Die Motorik des Marschierens nimmt den Beteiligten jegliche Individualität. Die körperliche Präsenz reduziert sich auf das bewusstlose Funktionieren als Maschine. Bewegungsabläufe und die äußerliche Gleichförmigkeit im Erscheinungsbild ihrer Uniformen vermitteln den Kolonnen physische Stärke und strahlen unbesiegbare Willenskraft aus. Der Marschrhythmus bewirkt auf „motorische Weise […] einen triebhaft-reflexartigen Zustand latenter Aggressionsbereitschaft“165.

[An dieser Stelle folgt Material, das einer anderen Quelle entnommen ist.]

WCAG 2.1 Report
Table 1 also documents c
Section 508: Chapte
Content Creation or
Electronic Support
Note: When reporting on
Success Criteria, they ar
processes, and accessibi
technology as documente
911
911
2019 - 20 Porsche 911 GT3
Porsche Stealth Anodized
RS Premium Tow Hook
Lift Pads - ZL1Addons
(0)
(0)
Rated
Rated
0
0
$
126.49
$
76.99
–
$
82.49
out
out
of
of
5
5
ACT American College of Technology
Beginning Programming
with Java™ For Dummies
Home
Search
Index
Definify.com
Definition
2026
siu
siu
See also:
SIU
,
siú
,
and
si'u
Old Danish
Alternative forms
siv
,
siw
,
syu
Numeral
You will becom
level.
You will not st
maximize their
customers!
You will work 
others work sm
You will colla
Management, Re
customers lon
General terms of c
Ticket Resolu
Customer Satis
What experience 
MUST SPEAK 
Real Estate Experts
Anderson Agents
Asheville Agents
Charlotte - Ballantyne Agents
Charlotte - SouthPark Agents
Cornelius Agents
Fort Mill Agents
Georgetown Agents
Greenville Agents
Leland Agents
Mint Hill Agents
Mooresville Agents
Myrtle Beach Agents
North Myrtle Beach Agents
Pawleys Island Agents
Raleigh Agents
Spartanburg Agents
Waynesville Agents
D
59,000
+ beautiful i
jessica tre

In einem der vielen „Kulturfilme“ der Propaganda demonstrieren die Nationalsozialisten die Macht des Marsches am Beispiel einer in Bewegungsablauf und Erscheinungsbild ungeordneten Horde unsortiert umhertorkelnder „Kämpfer“. Der geradezu lächerlich wirkenden und entsprechend kommentierten „Truppe“ aus vorfaschistischer Zeit wird eine straff geordnete und exakt marschierende NS-Kolonne ← 66 | 67 → entgegengesetzt und deren „herrliche Einheit und unbesiegbare Stärke“ gefeiert, der sich niemand entziehen könne. Auch das brav wirkende Passantenpaar am Straßenrand, das versucht, gegen den Marschrhythmus seine Schritte zu setzen, muss sich schließlich der „unbezähmbar starken Willenskraft“ der heranmarschierenden Kolonne ergeben und im Takt mitmarschieren.